AVAILABLE DATA Start Marker
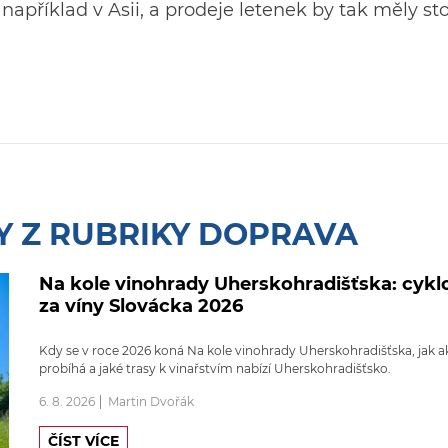
 například v Asii, a prodeje letenek by tak měly st
Y Z RUBRIKY DOPRAVA
Na kole vinohrady Uherskohradišťska: cykl
za víny Slovácka 2026
Kdy se v roce 2026 koná Na kole vinohrady Uherskohradišťska, jak a
probíhá a jaké trasy k vinařstvím nabízí Uherskohradišťsko.
6. 8. 2026
Martin Dvořák
ČÍST VÍCE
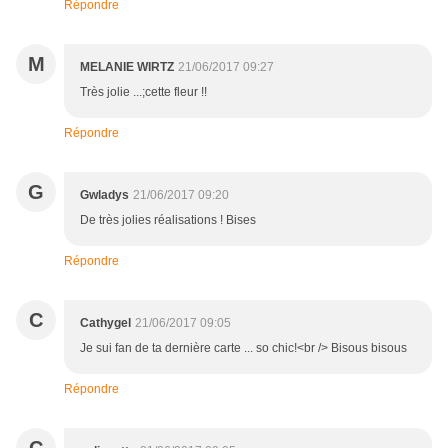
Répondre
M
MELANIE WIRTZ
21/06/2017 09:27
Très jolie ...;cette fleur !!
Répondre
G
Gwladys
21/06/2017 09:20
De très jolies réalisations ! Bises
Répondre
C
Cathygel
21/06/2017 09:05
Je sui fan de ta dernière carte ... so chic!<br /> Bisous bisous
Répondre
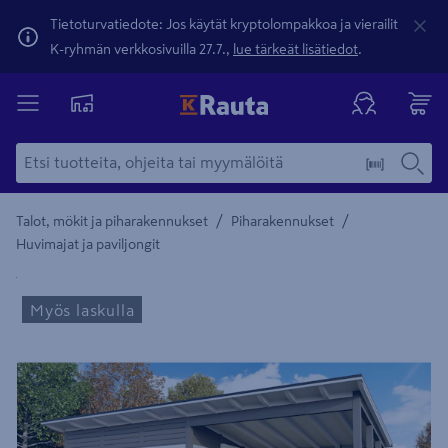
Tietoturvatiedote: Jos käytät kryptolompakkoa ja vierailit
K-ryhmän verkkosivuilla 27.7.,
lue tärkeät lisätiedot
.
/
/
Talot, mökit ja piharakennukset
Piharakennukset
Huvimajat ja paviljongit
Yksityiskohtainen kuvaus löytyy Tuotteen kuvaus -maamerki
Myös laskulla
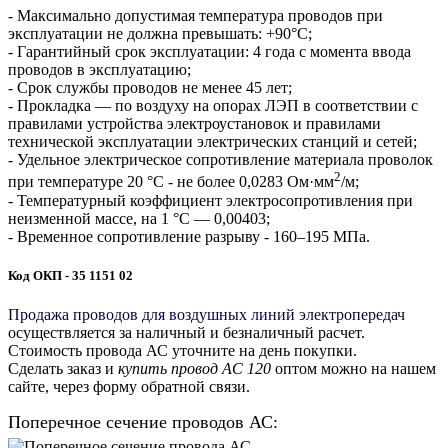
- Максимально допустимая температура проводов при
эксплуатации не должна превышать: +90°С;
- Гарантийный срок эксплуатации: 4 года с момента ввода
проводов в эксплуатацию;
- Срок службы проводов не менее 45 лет;
- Прокладка — по воздуху на опорах ЛЭП в соответствии с
правилами устройства электроустановок и правилами
технической эксплуатации электрических станций и сетей;
- Удельное электрическое сопротивление материала проволок
2
при температуре 20 °С - не более 0,0283 Ом·мм
/м;
- Температурный коэффициент электросопротивления при
неизменной массе, на 1 °С — 0,00403;
- Временное сопротивление разрыву - 160–195 МПа.
Код ОКП - 35 1151 02
Продажа проводов для воздушных линий электропередач
осуществляется за наличный и безналичный расчет.
Стоимость провода АС уточните на день покупки.
Сделать заказ и
купить провод АС 120
оптом можно на нашем
сайте, через форму обратной связи.
Поперечное сечение проводов АС:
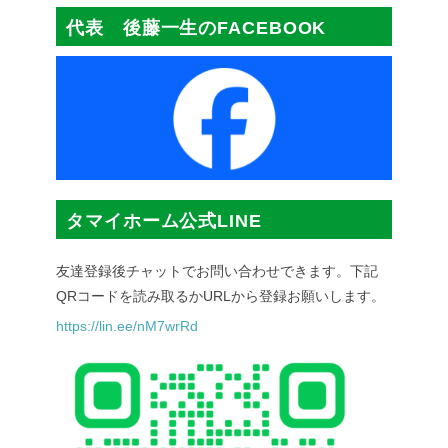
代表 後藤一生のFACEBOOK
タマイホーム公式LINE
友達登録後チャットでお問い合わせできます。下記
QRコードを読み取るかURLから登録お願いします。
https://lin.ee/nM7wrRd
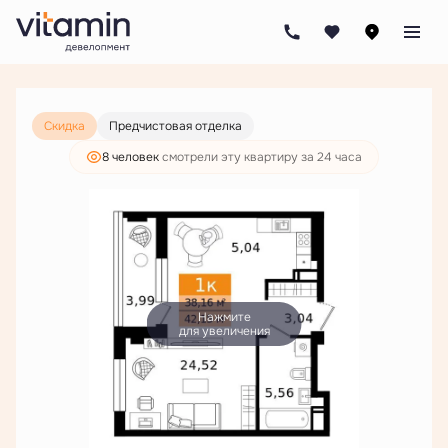
2
1-комнатная
42.15 м
5 514 000 руб.
4 219 000 руб.
Ипотека
от 20 211 руб./мес.
Скидка
Предчистовая отделка
8 человек
смотрели эту квартиру за 24 часа
Нажмите
для увеличения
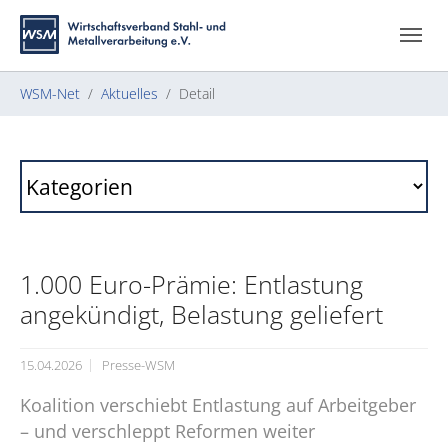
Zum Hauptinhalt springen
Skip to page footer
Sie sind hier:
WSM-Net
Aktuelles
Detail
1.000 Euro-Prämie: Entlastung
angekündigt, Belastung geliefert
15.04.2026
Presse-WSM
Koalition verschiebt Entlastung auf Arbeitgeber
– und verschleppt Reformen weiter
AVAILABLE DATA End Marker
TO-DO ITEM. Output all the records above exactly, but without their images.

RESPONSE FOR THIS EXERCISE.
 například v Asii, a prodeje letenek by tak měly st
Y Z RUBRIKY DOPRAVA
Na kole vinohrady Uherskohradišťska: cykl
za víny Slovácka 2026
Kdy se v roce 2026 koná Na kole vinohrady Uherskohradišťska, jak a
probíhá a jaké trasy k vinařstvím nabízí Uherskohradišťsko.
6. 8. 2026
Martin Dvořák
ČÍST VÍCE
Répondre
M
MELANIE WIRTZ
21/06/2017 09:27
Très jolie ...;cette fleur !!
Répondre
G
Gwladys
21/06/2017 09:20
De très jolies réalisations ! Bises
Répondre
C
Cathygel
21/06/2017 09:05
Je sui fan de ta dernière carte ... so chic!<br /> Bisous bisous
Répondre
Tietoturvatiedote: Jos käytät kryptolompakkoa ja vierailit
K-ryhmän verkkosivuilla 27.7.,
lue tärkeät lisätiedot
.
/
/
Talot, mökit ja piharakennukset
Piharakennukset
Huvimajat ja paviljongit
Yksityiskohtainen kuvaus löytyy Tuotteen kuvaus -maamerki
Myös laskulla
- Максимально допустимая температура проводов при
эксплуатации не должна превышать: +90°С;
- Гарантийный срок эксплуатации: 4 года с момента ввода
проводов в эксплуатацию;
- Срок службы проводов не менее 45 лет;
- Прокладка — по воздуху на опорах ЛЭП в соответствии с
правилами устройства электроустановок и правилами
технической эксплуатации электрических станций и сетей;
- Удельное электрическое сопротивление материала проволок
2
при температуре 20 °С - не более 0,0283 Ом·мм
/м;
- Температурный коэффициент электросопротивления при
неизменной массе, на 1 °С — 0,00403;
- Временное сопротивление разрыву - 160–195 МПа.
Код ОКП - 35 1151 02
Продажа проводов для воздушных линий электропередач
осуществляется за наличный и безналичный расчет.
Стоимость провода АС уточните на день покупки.
Сделать заказ и
купить провод АС 120
оптом можно на нашем
сайте, через форму обратной связи.
Поперечное сечение проводов АС:
代表 後藤一生のFACEBOOK
タマイホーム公式LINE
友達登録後チャットでお問い合わせできます。下記
QRコードを読み取るかURLから登録お願いします。
https://lin.ee/nM7wrRd
2
1-комнатная
42.15 м
5 514 000 руб.
4 219 000 руб.
Ипотека
от 20 211 руб./мес.
Скидка
Предчистовая отделка
8 человек
смотрели эту квартиру за 24 часа
Нажмите
для увеличения
Zum Hauptinhalt springen
Skip to page footer
Sie sind hier:
WSM-Net
Aktuelles
Detail
1.000 Euro-Prämie: Entlastung
angekündigt, Belastung geliefert
15.04.2026
Presse-WSM
Koalition verschiebt Entlastung auf Arbeitgeber
– und verschleppt Reformen weiter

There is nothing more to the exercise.